如何使用“可能损坏的EXIF数据”识别图像'

时间:2017-06-06 23:13:57

标签: python-3.x tensorflow python-imaging-library keras exif

我正在进行图像分类Kaggle比赛并从Kaggle.com下载一些训练图像。然后我使用ResNet50的转移学习来处理这些图像,在Keras 2.0和Tensorflow中作为背景(和Python 3)。
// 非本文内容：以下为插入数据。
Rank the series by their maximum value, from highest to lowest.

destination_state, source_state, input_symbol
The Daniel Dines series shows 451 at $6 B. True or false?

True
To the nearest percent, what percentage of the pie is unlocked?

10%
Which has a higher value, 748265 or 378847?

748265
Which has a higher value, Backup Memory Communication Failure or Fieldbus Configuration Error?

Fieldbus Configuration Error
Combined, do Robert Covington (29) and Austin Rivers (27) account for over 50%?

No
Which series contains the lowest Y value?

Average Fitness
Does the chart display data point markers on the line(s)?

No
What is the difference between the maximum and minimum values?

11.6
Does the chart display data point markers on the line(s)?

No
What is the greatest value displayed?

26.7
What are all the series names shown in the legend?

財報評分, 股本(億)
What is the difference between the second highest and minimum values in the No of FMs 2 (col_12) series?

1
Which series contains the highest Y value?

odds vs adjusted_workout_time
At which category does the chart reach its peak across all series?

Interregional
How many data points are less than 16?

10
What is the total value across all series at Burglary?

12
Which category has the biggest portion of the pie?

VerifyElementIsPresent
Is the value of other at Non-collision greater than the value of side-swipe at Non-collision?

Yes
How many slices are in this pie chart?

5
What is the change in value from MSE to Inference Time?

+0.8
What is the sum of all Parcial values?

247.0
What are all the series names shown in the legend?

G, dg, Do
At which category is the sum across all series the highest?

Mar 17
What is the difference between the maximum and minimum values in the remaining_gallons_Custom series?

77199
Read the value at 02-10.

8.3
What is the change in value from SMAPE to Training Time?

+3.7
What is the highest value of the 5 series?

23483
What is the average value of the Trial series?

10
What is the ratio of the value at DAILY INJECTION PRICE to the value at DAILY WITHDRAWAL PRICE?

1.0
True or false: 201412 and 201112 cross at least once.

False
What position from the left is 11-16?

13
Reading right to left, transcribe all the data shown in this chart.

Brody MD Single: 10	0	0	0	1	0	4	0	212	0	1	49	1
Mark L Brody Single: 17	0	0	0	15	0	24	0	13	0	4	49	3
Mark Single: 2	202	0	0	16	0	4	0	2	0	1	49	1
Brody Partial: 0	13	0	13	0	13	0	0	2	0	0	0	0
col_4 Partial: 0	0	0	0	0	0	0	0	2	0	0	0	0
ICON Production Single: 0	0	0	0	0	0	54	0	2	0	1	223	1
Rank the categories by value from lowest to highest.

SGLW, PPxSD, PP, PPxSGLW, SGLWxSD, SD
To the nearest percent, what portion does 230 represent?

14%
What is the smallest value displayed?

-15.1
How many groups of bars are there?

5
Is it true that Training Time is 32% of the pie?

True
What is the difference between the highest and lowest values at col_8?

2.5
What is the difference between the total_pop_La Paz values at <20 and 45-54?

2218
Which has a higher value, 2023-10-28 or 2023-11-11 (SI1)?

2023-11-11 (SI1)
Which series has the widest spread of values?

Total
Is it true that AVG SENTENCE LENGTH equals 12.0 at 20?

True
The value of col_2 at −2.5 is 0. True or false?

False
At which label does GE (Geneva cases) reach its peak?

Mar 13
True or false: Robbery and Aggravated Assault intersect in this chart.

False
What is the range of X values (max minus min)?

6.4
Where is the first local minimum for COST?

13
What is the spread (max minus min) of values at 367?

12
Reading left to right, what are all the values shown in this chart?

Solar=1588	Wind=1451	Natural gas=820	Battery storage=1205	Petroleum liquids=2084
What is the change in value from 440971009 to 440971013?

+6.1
然而,总共1281张火车图像中有258张可能会损坏EXIF数据'并且在加载到ResNet模型时被忽略,很可能是由于Pillow issue

输出消息如下:

/home/shi/anaconda3/lib/python3.6/site-packages/PIL/TiffImagePlugin.py:692: UserWarning: Possibly corrupt EXIF data.  Expecting to read 524288 bytes but only got 0. Skipping tag 3
  "Skipping tag %s" % (size, len(data), tag))
/home/shi/anaconda3/lib/python3.6/site-packages/PIL/TiffImagePlugin.py:692: UserWarning: Possibly corrupt EXIF data.  Expecting to read 393216 bytes but only got 0. Skipping tag 3
  "Skipping tag %s" % (size, len(data), tag))
/home/shi/anaconda3/lib/python3.6/site-packages/PIL/TiffImagePlugin.py:692: UserWarning: Possibly corrupt EXIF data.  Expecting to read 33554432 bytes but only got 0. Skipping tag 4
  "Skipping tag %s" % (size, len(data), tag))
/home/shi/anaconda3/lib/python3.6/site-packages/PIL/TiffImagePlugin.py:692: UserWarning: Possibly corrupt EXIF data.  Expecting to read 25165824 bytes but only got 0. Skipping tag 4
  "Skipping tag %s" % (size, len(data), tag))
/home/shi/anaconda3/lib/python3.6/site-packages/PIL/TiffImagePlugin.py:692: UserWarning: Possibly corrupt EXIF data.  Expecting to read 131072 bytes but only got 0. Skipping tag 3
  "Skipping tag %s" % (size, len(data), tag))
(more to come ...)

根据输出信息,我只知道它们在那里,但不知道它们是哪一个......

我的问题是:如何识别这258张图片,以便我可以手动将它们从数据集中删除?

2 个答案:

答案 0 :(得分:2)

即使这个问题已经存在一年多了,我也想表明我的解决方案,因为我遇到了同样的问题。

我正在编辑错误消息。输出显示在系统上的哪里找到文件以及行号。 例如,我更改了以下内容:

if len(data) != size:
    warnings.warn("Possibly corrupt EXIF data.  "
                  "Expecting to read %d bytes but only got %d."
                  " Skipping tag %s" % (size, len(data), tag))
    continue

if len(data) != size:
    raise ValueError('Corrupt Exif data')
    warnings.warn("Possibly corrupt EXIF data.  "
                  "Expecting to read %d bytes but only got %d."
                  " Skipping tag %s" % (size, len(data), tag))
    continue

我捕获ValueError的代码如下所示。该代码为您提供了PIL中断且不会显示无用消息的优点。您也可以抓住并使用它,例如通过“除外”部分删除相应的文件。

import os
from PIL import Image

imageFolder = /Path/To/Image/Folder
listImages = os.listdir(imageFolder)

for img in listImages:
    imgPath = os.path.join(imageFolder,img)

    try:
        img = Image.open(imgPath)
        exif_data = img._getexif()
    except ValueError as err:
        print(err)
        print("Error on image: ", img)

我知道添加ValueError部分既快速又肮脏,但是比面对所有无用的警告消息要好。

答案 1 :(得分:0)

最简单的方法是修改代码以一次处理一个图像,然后迭代每个图像并检查哪个图像生成警告。